Bidirectional exchange opportunities that benefit trainees from HICs and LMICs should become more widely available. They should be intentionally designed to address the learning objectives of both LMIC and HIC trainees and should include structured onboarding with cultural integration training. Policy changes such as temporary medical licensure and the creation of special visa categories can lessen the logistical burdens placed on foreign learners and can increase their potential for meaningful clinical engagements beyond observerships.14 An example of successful legislation change is the passage of the Tennessee “Visiting Fellows Act” in 2022, which created a short-term license for clinical medical education of foreign medical graduates with stipulations related to supervision, malpractice coverage, and rotation duration.30,31 The American College of Surgeons Coalition for Building Reciprocal Initiatives for Global Health Training is also garnering support for J-1 visa amendments to promote equitable access to surgical training opportunities for trainees from LMICs.32

Increasing equity in global surgery training will strengthen international partnerships, enhance clinical and surgical capacity, and ultimately result in improved health outcomes globally.


Acknowledgments

The authors wish to acknowledge all individuals from COSECSA who helped distribute and/or completed this survey. We would also like to thank the AIC Kijabe Hospital Department of Surgery and Vanderbilt University Medical Center Section of Surgical Sciences for their support of this project.

Ethical Approval

This study was approved by the AIC Kijabe Hospital Institutional Scientific and Ethical Review Committee (ISERC# KH/IERC/02178/0050/2019), the COSESCA Institutional Review Board (COSECSA/IRB/2022/04), and the Vanderbilt University Medical Center Institutional Review Board (IRB) (IRB# 211079).

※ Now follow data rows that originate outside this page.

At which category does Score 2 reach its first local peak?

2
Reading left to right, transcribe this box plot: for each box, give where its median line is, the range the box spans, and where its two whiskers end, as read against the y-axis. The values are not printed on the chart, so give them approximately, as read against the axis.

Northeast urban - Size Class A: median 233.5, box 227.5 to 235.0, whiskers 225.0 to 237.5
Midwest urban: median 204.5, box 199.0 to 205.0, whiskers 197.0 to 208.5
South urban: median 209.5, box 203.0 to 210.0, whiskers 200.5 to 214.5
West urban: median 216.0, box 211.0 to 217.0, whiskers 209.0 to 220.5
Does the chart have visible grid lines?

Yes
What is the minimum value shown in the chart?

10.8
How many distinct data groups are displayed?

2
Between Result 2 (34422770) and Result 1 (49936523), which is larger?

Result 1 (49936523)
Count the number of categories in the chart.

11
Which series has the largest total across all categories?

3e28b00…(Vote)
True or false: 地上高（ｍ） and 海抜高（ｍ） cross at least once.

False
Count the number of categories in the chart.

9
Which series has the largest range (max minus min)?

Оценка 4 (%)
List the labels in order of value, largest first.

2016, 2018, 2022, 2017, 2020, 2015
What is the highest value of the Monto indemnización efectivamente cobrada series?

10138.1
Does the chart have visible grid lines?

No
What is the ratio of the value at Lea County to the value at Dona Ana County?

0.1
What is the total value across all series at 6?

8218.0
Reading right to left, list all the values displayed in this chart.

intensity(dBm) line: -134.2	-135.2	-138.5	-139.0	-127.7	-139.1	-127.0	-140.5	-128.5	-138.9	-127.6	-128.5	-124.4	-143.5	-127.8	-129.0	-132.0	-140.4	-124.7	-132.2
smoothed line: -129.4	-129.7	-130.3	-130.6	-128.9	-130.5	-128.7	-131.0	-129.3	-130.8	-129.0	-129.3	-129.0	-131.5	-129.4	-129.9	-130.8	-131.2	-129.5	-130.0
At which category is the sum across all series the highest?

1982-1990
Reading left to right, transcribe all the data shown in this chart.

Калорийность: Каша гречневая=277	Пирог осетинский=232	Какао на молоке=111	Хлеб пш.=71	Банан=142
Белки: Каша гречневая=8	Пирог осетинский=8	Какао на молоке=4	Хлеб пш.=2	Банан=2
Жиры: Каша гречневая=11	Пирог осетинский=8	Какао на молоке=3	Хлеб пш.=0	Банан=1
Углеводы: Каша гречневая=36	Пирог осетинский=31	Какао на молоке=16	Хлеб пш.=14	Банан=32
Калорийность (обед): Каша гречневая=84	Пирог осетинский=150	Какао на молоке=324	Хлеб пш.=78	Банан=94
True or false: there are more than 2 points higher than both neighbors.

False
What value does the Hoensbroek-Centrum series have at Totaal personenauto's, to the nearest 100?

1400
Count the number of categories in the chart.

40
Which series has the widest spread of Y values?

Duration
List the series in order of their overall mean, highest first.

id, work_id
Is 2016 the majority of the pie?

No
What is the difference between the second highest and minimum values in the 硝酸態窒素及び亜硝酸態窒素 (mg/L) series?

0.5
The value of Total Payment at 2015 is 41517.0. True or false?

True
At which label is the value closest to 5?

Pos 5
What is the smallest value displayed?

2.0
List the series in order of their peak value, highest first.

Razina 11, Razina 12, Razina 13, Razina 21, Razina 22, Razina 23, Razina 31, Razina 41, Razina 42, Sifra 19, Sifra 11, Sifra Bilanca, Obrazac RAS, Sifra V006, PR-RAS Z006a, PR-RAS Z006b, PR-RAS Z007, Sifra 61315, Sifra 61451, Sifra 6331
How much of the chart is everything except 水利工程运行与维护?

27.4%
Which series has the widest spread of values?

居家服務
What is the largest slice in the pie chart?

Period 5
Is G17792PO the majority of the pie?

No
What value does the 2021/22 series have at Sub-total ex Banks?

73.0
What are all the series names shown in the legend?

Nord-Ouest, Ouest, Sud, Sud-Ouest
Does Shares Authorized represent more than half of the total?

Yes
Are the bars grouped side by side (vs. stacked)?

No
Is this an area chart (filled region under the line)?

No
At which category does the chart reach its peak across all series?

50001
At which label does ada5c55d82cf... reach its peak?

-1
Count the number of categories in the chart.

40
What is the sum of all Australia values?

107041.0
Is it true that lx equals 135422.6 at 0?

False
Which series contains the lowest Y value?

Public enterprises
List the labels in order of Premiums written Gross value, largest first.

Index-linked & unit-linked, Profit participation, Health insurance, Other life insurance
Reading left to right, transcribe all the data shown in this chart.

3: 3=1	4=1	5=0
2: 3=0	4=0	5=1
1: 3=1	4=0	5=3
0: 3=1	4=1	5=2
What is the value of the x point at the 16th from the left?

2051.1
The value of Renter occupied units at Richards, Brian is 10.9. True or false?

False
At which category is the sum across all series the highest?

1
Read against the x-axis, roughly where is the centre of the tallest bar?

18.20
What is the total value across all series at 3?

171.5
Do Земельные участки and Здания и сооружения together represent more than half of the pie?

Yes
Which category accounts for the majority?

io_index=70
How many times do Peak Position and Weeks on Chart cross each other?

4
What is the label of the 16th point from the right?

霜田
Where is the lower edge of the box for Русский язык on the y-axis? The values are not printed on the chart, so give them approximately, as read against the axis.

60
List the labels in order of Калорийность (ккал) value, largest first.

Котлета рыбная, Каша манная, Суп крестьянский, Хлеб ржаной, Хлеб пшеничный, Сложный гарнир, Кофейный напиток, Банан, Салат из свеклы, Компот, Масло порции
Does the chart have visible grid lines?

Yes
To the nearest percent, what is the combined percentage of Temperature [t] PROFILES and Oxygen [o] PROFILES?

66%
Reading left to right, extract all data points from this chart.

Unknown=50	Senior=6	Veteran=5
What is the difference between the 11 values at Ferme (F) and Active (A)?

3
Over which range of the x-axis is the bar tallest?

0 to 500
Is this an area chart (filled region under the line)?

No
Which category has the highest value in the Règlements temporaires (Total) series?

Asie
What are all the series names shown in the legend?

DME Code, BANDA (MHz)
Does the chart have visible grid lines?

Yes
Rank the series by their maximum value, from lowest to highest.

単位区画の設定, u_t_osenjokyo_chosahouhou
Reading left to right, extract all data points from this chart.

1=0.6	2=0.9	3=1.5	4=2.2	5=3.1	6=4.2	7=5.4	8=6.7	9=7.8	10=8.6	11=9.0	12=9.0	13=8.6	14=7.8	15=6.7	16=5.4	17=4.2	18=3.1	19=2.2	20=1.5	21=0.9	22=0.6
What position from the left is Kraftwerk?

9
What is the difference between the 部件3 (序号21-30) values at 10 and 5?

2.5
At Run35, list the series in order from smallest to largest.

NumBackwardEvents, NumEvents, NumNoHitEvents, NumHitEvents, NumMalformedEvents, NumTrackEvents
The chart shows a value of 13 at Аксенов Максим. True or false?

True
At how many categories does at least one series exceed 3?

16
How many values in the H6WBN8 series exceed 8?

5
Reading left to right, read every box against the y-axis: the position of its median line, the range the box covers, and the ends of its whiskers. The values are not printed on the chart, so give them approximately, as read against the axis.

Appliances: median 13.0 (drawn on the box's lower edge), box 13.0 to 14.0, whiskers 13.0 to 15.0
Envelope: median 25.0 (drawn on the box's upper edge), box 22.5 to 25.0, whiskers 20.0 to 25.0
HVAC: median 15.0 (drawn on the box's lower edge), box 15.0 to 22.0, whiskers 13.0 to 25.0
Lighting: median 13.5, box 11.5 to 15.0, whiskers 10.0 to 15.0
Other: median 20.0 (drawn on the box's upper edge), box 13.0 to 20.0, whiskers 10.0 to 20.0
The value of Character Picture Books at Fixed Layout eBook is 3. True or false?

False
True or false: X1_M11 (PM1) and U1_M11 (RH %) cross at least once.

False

Informed consent was obtained electronically prior to survey completion.

Data Availability

Deidentified datasets generated and analyzed in this study are available from the corresponding author upon reasonable request.

Conflict of Interest

Laston Chikoya is the current president of COSECSA. Chelsea Shikuku received the COSECSA-Intuitive Foundation Travel award at the 24th COSECSA Annual conference, in December 2025 based on the findings of this study: This award supported travel expenses, visa fees and conference fees, meals, and accommodation. Shikuku is also an unpaid member of the Kijabe Hospital Institutional Scientific and Ethics Review Committee beginning in November 2024, however she was not involved in the ethics review for this study. Rondi M. Kauffman attended the American College of Surgeon Advocacy Summit with travel costs paid by the American College of Surgeons. Kauffman is also an ECAJS Editorial Board Member, Vice Chair of ACS H.O.P.E. Advocacy Committee at the American College of Surgeons, and Chair of Global Surgery Taskforce through the Association of Program Directors in Surgery.

Funding

Please note that Catherine N. Zivanov received funding from the Washington University School of Medicine Surgical Oncology Basic Science and Translational Research Training Program Grant T32 CA009621 from the NCI during Academic Year 2023-2024. Zivanov also received funding during Academic Year 2024–2025 from the Memorial Sloan Kettering Cancer Center Stern Fund to support professional development during general surgery residency, during which time this manuscript was prepared. Zivanov received funding during Academic Year 2019–2020 to conduct the pilot qualitative study that led to the development of this survey.

Rondi M. Kauffmann received the NIH NCI breast cancer research grant with payment made to their institution. They also received Wellcome LEAP grant for laparoscopy training with payment made to their institution and received honoraria for giving surgical grand rounds at Wayne State University and Medical College of Wisconsin.